Key impact-related findings of  Dr Shah’s study, published in NABARD’s website, are as follows:

  • Annual income per Wadi household was Rs 10,470, which was 60% more than during baseline survey
  • There was significant reduction in migration. Incidence of migration of women had declined from 20% to 12%.
  • Across all land-owning categories (including landless), income from agricultural and non-agricultural labour had increased, indicating greater availability of employment options in village itself.
  • Horticulture crops has acquired a significant share of 20% of the total area under cultivation.
  • Incidence of food insecurity or starvation (18% in Dharampur, in 1980s, according to one study) was zero. Consumption of milk, meat and fish had increased.
  • 77% of  participants had received one or the other kind of training and 66% were practising knowledge/skills gained in training.
  • 96% respondents had undertaken one or another measure of soil conservation; 70% had adopted water harvesting techniques.   
  • Yield of pulses had increased from 87kg per acre to 108kg.
  • Most women had to walk less than 0.5km for fetching water (13% women had to walk 1-2km to fetch water in baseline survey period).
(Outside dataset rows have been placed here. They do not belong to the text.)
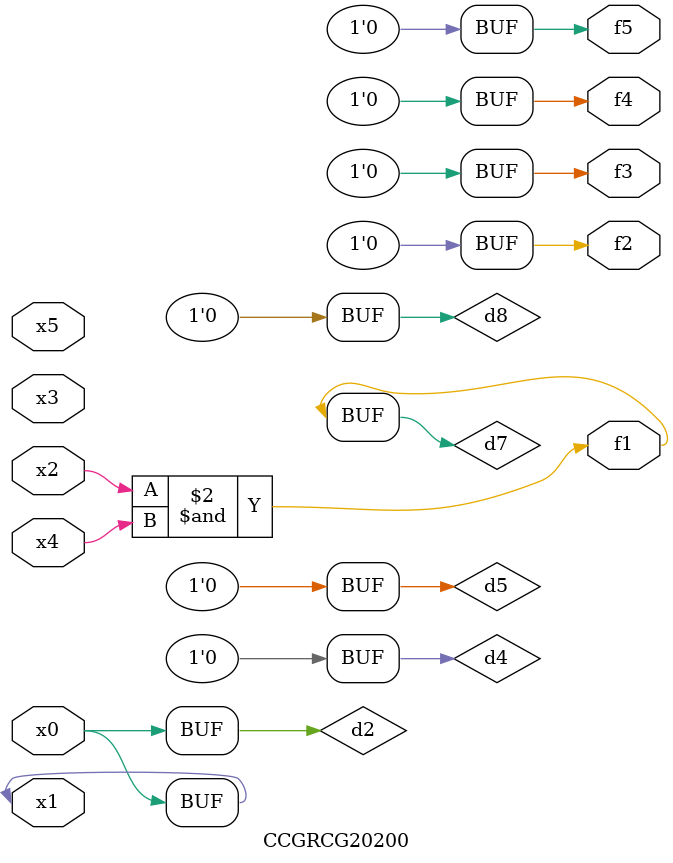
<source format=v>
module CCGRCG20200(
	input x0, x1, x2, x3, x4, x5,
	output f1, f2, f3, f4, f5
);

	wire d1, d2, d3, d4, d5, d6, d7, d8, d9;

	nand (d1, x1);
	buf (d2, x0, x1);
	nand (d3, x2, x4);
	and (d4, d1, d2);
	and (d5, d1, d2);
	nand (d6, d1, d3);
	not (d7, d3);
	xor (d8, d5);
	nor (d9, d5, d6);
	assign f1 = d7;
	assign f2 = d8;
	assign f3 = d8;
	assign f4 = d8;
	assign f5 = d8;
endmodule

</source>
  • 71% families were following one or the other family planning method.
  • 78% women reported they had say in family economic decisions; 46% reported they decided how to use income they themselves had earned.
  • 69% respondents reported having a positive sense of self confidence, self respect and self esteem; 45% stated feeling that `development without government’ was possible; 93% said unity among different social groups had increased due to the Wadi project; 70% indicated willingness for taking responsibilities in village development.
  • Almost 5 million forestry trees along with 225,000 mango and 45,000 cashew trees had been planted in an area of around 12,000 acres.

Wadi, concluded Dr Shah, was a “robust concept of sustainable development”, which was “powerful and practicable”.